When I was thirteen, I spent a month living with my non-member aunt in Ottawa. I showed up at the local Mormon meetinghouse alone on a Sunday morning, dressed in my finery, ready for church.
Young Womens’ that day was taught by a newly-wed with curly-blonde hair and an earnest manner. The lesson for the day was about temple ceremonies. She kept talking about an “endowment ceremony” and “garments”. I was confused, so I raised my hand.
“What do you mean by endowment ceremonies and garments?” I asked.
“The endowment ceremony is when you make covenants with God in the temple.” she said. “When you make these covenants, you agree to wear garments as a sign of your promises to God.”
I sat there, absorbing the information. Then a lightbulb went off in my head. I raised my hand again. “I know what garments are!” I said, excited by this new knowledge. “I see them hanging on the clothesline at home all the time!” The teacher smiled at me. The class had been rowdy, with a lot of restless girls; I think she was happy to see that her lesson had hit home with someone.
After church, the teacher offered me a ride home. We walked out to her rusted station wagon, where she introduced me to her husband, a thin man with brown hair.

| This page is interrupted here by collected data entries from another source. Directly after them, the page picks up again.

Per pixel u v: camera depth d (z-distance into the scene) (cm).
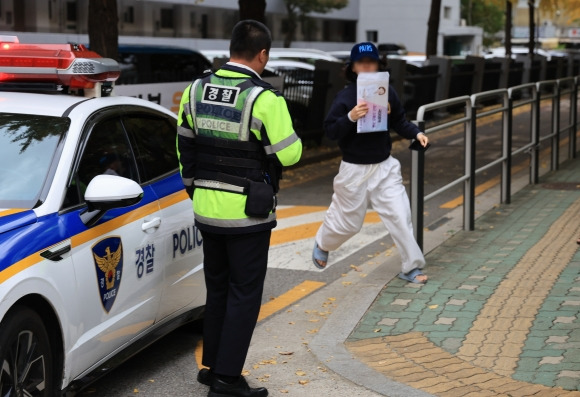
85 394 462
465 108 851
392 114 629
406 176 1364
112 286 427
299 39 5556
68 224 400
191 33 4553
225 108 420
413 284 652
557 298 599
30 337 366
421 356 500
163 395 462
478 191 1138
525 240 805
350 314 584
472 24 7288
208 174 430
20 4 3484
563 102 1381
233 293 440
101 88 494
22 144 429
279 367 498
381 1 6147
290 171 1437
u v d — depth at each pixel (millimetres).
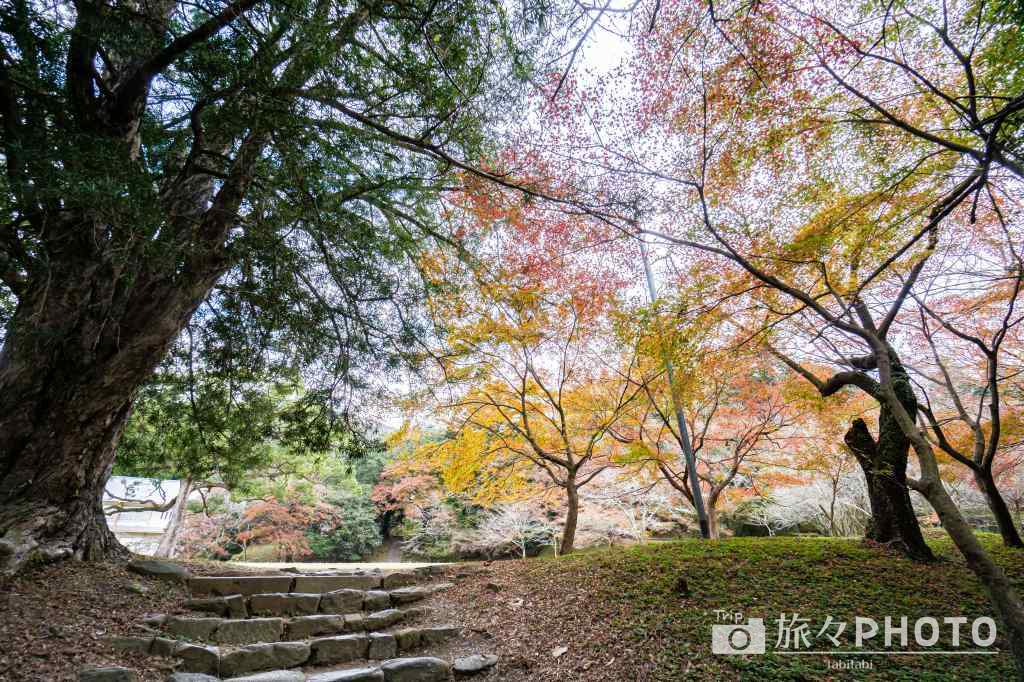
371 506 19516
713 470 11938
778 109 4551
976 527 12203
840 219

He asked me how the lesson was.
“I learned about the endowment ceremony today.” I was embarrassed by the fact that I had never heard of endowments and garments, in spite of a lifetime of membership. “I had never heard about them before; I guess I have a lot of learning to do.” I felt very insecure about my status as a Mormon; how could I have not heard of garments and endowment ceremonies before?
“Oh, I am still learning about the endowment ceremonies.” he said, with a wry smile. His smile held an unusual note, a touch of dissonance that was uncommon to the usual Mormon dialogue.
Years later, when I discovered what happens during the endowment ceremonies, I would remember that smile and wonder.